Experimental and numerical investigation of WEC-type floating breakwaters: a single-pontoon oscillating buoy and a dual-pontoon oscillating water column

Wave energy converters(WECs) integrated into floating breakwaters or, more generally, their designs also used as wave absorbers can provide a space- and cost-sharing solution to enhance the efficiency of coastal protection. In this study, the hydrodynamic performances of an oscillating buoy(OB)-type single-pontoon floating breakwater(SPFB) and an oscillating water column(OWC)-type dual-pontoon floating breakwaters(DPFB) are evaluated, respectively, and are comprehensively compared with each other. A series of physical experiments were conducted to investigate the effects of wave parameters, geometrical dimensions, gap distances and PTO damping coefficients. Numerical simulations based on the fully nonlinear potential flow theory cross-check the measured data, and help to further understand the contribution of higher-order waves.
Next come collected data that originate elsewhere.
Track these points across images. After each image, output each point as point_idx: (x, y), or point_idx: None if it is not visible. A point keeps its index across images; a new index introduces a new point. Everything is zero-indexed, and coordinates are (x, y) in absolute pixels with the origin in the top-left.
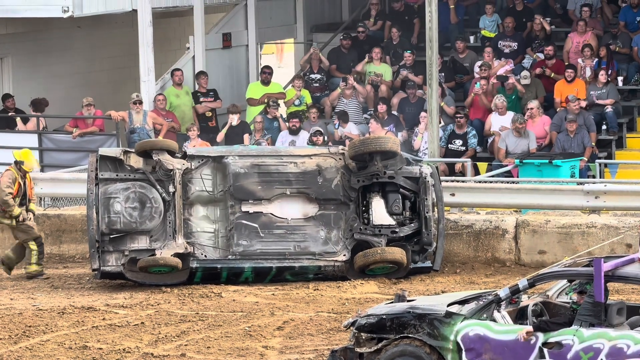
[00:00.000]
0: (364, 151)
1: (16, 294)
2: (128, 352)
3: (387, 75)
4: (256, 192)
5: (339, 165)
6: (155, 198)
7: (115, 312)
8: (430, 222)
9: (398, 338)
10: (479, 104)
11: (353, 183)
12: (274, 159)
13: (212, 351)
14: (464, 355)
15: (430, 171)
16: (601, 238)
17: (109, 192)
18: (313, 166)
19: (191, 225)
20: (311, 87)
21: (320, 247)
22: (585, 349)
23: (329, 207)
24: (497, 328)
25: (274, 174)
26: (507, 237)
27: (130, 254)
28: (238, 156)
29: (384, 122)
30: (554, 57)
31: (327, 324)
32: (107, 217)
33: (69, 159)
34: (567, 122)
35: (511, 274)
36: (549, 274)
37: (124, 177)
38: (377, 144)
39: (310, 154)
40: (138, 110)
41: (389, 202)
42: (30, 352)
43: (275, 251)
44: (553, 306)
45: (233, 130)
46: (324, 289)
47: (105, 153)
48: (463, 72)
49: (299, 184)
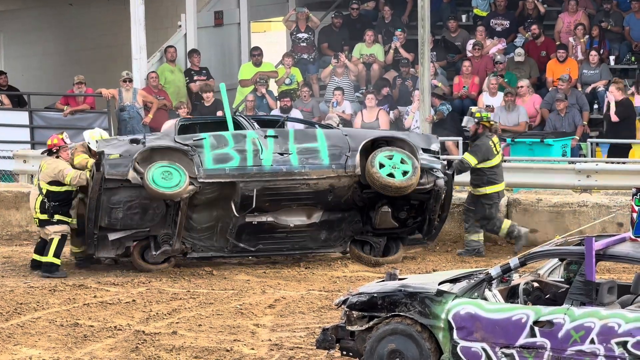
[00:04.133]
0: (380, 193)
1: (7, 272)
2: (119, 329)
3: (380, 55)
4: (263, 207)
5: (352, 182)
6: (158, 205)
7: (107, 290)
8: (433, 222)
9: (389, 316)
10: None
11: (363, 195)
12: (287, 182)
13: (204, 329)
14: (455, 333)
15: (445, 180)
16: (592, 217)
17: (113, 201)
18: (326, 186)
19: (192, 225)
20: (298, 46)
21: (318, 244)
22: (576, 327)
23: (335, 214)
24: (488, 307)
25: (284, 194)
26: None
27: (126, 244)
28: (250, 181)
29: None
30: (540, 35)
31: (319, 302)
32: (108, 220)
33: None
34: (557, 101)
35: (502, 252)
36: (540, 252)
37: (128, 186)
38: (397, 192)
39: (325, 176)
40: (128, 88)
41: (397, 208)
42: (22, 329)
43: (272, 248)
44: (544, 285)
45: (207, 109)
46: (315, 268)
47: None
48: (455, 51)
49: (309, 200)
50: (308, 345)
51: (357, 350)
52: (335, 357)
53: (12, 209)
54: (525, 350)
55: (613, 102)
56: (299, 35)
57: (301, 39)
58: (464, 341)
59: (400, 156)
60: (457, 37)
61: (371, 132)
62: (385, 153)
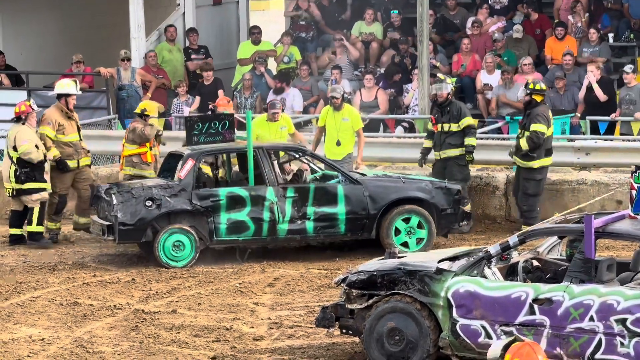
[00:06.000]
0: None
1: (7, 251)
2: (119, 308)
3: (379, 34)
4: None
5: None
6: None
7: (106, 269)
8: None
9: (389, 294)
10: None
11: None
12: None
13: (203, 307)
14: (455, 311)
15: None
16: (591, 195)
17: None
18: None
19: None
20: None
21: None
22: (575, 305)
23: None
24: (487, 284)
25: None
26: (498, 194)
27: None
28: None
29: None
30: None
31: (318, 281)
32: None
33: None
34: (556, 79)
35: (501, 230)
36: (540, 230)
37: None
38: None
39: (339, 240)
40: (126, 68)
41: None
42: (21, 308)
43: None
44: (544, 262)
45: (207, 87)
46: (314, 245)
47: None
48: (453, 29)
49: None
50: (307, 323)
51: (357, 328)
52: (335, 335)
53: None
54: (525, 328)
55: (595, 82)
56: (297, 14)
57: (300, 17)
58: (464, 319)
59: (418, 219)
60: (456, 15)
61: (394, 188)
62: (403, 215)
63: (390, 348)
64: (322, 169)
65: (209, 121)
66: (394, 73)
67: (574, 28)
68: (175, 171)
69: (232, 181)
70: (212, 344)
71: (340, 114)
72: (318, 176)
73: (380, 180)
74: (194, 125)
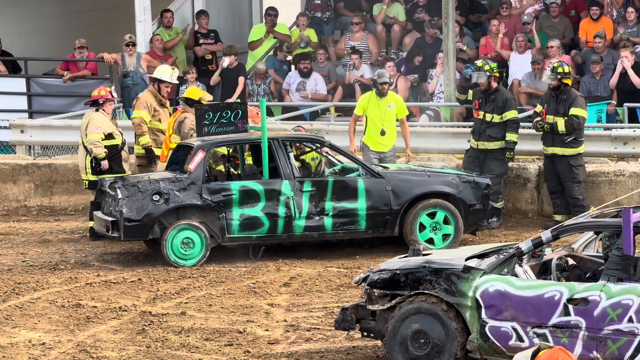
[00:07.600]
0: None
1: (5, 249)
2: (124, 310)
3: (401, 15)
4: None
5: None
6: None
7: (111, 268)
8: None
9: (413, 294)
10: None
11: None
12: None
13: (214, 309)
14: (484, 312)
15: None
16: (630, 187)
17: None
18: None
19: None
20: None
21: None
22: (613, 305)
23: None
24: (518, 283)
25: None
26: (529, 187)
27: None
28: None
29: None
30: None
31: (337, 280)
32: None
33: (59, 104)
34: (592, 63)
35: (533, 225)
36: (574, 225)
37: None
38: None
39: (360, 237)
40: (131, 53)
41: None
42: (20, 310)
43: None
44: (579, 260)
45: (229, 72)
46: (333, 243)
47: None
48: (481, 10)
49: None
50: (326, 326)
51: (379, 330)
52: (356, 339)
53: (9, 182)
54: (559, 330)
55: (629, 67)
56: None
57: None
58: (493, 320)
59: (444, 214)
60: None
61: (419, 182)
62: (428, 210)
63: (414, 352)
64: (341, 162)
65: (221, 110)
66: (415, 55)
67: (609, 8)
68: (185, 164)
69: (245, 174)
70: (224, 348)
71: (385, 101)
72: (337, 169)
73: (403, 174)
74: (205, 114)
It is found that both the wave attenuation and energy conversion of the OWC-type DPFB with a non-uniform draft (i.e. shallow front-pontoon draft and deep back-pontoon draft) are better than those of the OB-type SPFB with the same displacement. Meanwhile, for an OWC-type DPFB, a larger ratio of the chamber width and the total pontoon width has a beneficial effect on the wave attenuation, but has an adverse effect on the maximum energy conversion efficiency. Under the premise of the same pontoon draft, the maximum conversion efficiency of the OWC for the optimal opening ratio is higher than that of the OB for the optimal PTO damping, but the effective frequency bandwidth is almost identical between two devices. Strong wave nonlinearity can generate more energy dissipation induced by the viscous effect and the vortices, resulting into the reduction of energy extraction.